TASKS —
1. Copy out the passage of the Stats Trek article from "Setting up the" to "skew our results.".
2. Write what comes next in the Stats Trek article, starting after its last sentence.

Stats Trek III: What is Normal, Anyway?

Written by Jessica Fry

This is the third installment of our Stats Trek series, where we talk about all things data! In the current series, we systematically dissect a paper from the scientific literature and discuss some of the things that we should consider when reading primary literature (i.e., peer-reviewed scientific articles that present original data from an experiment). Like all worthwhile skills, this takes practice! If you are new to this series, I recommend that you begin with the second installment here.

We will rejoin our paper by Sankey et al. (download it here) in the Materials & Methods section. The Materials & Methods are intended to allow a fellow scientist to understand how an experiment was done to the point of being able to replicate that experiment. We discussed the choice of certain experimental groups in our last installment, so now we will move on to experimental design.

Experiments have one simple goal: to reject or accept a hypothesis. A hypothesis is generally a falsifiable statement that can be turned into an IF/THEN statement. IF [HYPOTHESIS] THEN [EXPERIMENTAL RESULT]. This paper takes observations— that grooming lowers the heart rate of horses—and asks the question: Can grooming be used to promote bonding and facilitate learning, and how does this compare to a food reward? Strictly speaking, this is not the hypothesis. Open your paper and examine Figure 1 and the accompanying legend.  An acceptable hypothesis for the experiment presented in figure 1 would be “Horses learn as well when presented with a grooming reward as a food reward.” This is a falsifiable statement. Our experiment: IF horses learn faster when presented with a food reward rather than a grooming award THEN they will EXPERIMENTAL RESULT. So how do we set up the experiment to test this?

Setting up the variables

To paraphrase the Materials & Methods: 20 Konik horses, reared under conventional domestic conditions or with their families in semi-natural conditions were mixed together after 10 months into multi-age groups. Grooming the withers is a socio-positive behavior for these horses. Horses aged 1-2 years old were housed identically, with identical exposure to humans, and were randomly allocated into two groups.

All of this set-up is to introduce us to the controlled variables in the experiment. Controlled variables are those that are identified by the scientist as things that must be monitored and kept as constant as possible between groups. For example, if our food-reward group was handled by people more often than our grooming-reward group, that might skew our results.

We’ve discussed the importance of group choice already, so let’s look at our other variables.

Independent variables are the variables that are changed purposefully by the scientist. In this experiment, we are changing the type of reward, but we are controlling the human interaction, the number of times the horse is exposed to the command, how hungry the horses are, and what experience the horse has immediately after the training session. All of this allows us to measure our dependent variable, which is the data that we are collecting.

When we’re interpreting the results, we need to consider how the dependent variable is being measured. The authors describe a precise method where the horses are trained for one period of five minutes per day for six days. A verbal cue for the horse to be still is issued, and the horse is rewarded for remaining immobile for a predetermined number of seconds. When the subject horse is successful three times at one time step, the time is increased. At the end of the training, the horse is released to the outdoor paddock. Figure 1 shows us the results of this study:

Figure 1 - Fry

Figure 1

The black bars represent food reward, and the gray bars represent grooming reward. The top of each bar in the bar graph represents the average (represented by  in the Results section text). The small bars that emerge from the bars are referred to as error bars and represent the variability of the sample.

SUPPLIED INFORMATION —

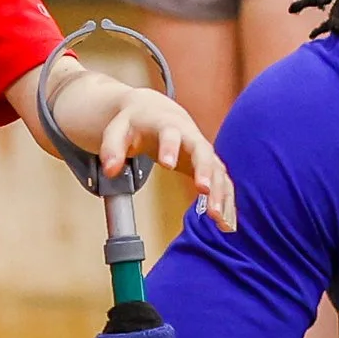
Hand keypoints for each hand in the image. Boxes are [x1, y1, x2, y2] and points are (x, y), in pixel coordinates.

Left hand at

RESULTS OF THE TASKS —
1.
Setting up the variables

To paraphrase the Materials & Methods: 20 Konik horses, reared under conventional domestic conditions or with their families in semi-natural conditions were mixed together after 10 months into multi-age groups. Grooming the withers is a socio-positive behavior for these horses. Horses aged 1-2 years old were housed identically, with identical exposure to humans, and were randomly allocated into two groups.

All of this set-up is to introduce us to the controlled variables in the experiment. Controlled variables are those that are identified by the scientist as things that must be monitored and kept as constant as possible between groups. For example, if our food-reward group was handled by people more often than our grooming-reward group, that might skew our results.

2.
Considering day 1, we see that the food-rewarded horses remained immobile for an average of 9 seconds, plus or minus 1 second standard error, while the grooming-rewarded horses remained immobile for an average of 5 seconds plus or minus 1.3 seconds. Inspecting the graph, we see that in subsequent days the food reward group outperforms the grooming rewards group in the stillness task. We can also see that the grooming rewards group plateaus on training day 3, but the variability in the group increases. What does this mean in practice? Let’s talk variability, and then, some statistics.


Variability is how far each data point is from the average. Let’s take two sets of numbers and calculate their average.

Set 1:

1, 2, 2, 3, 5, 5, 5, 5, 7, 8, 8, 9
Sum = 60, divided by the number of data points (12) = 5

Average =5

Set 2:

1, 1, 1, 1, 2, 5, 5, 8, 9, 9, 9, 9
Sum = 60 divided by the number of data points (12) = 5

Average = 5

Which set has more variation? To calculate that, we find how far each data point is from the average. So for Set 1, that average is (5-1), (5-2), etc. to get

4, 3, 3, 2, 0, 0, 0, 0, 2, 3, 3, 4.

Then we square each of those values and take their average:

= 6.3

If we repeat this procedure for the second set, we get a value of 12.1 (Try it!)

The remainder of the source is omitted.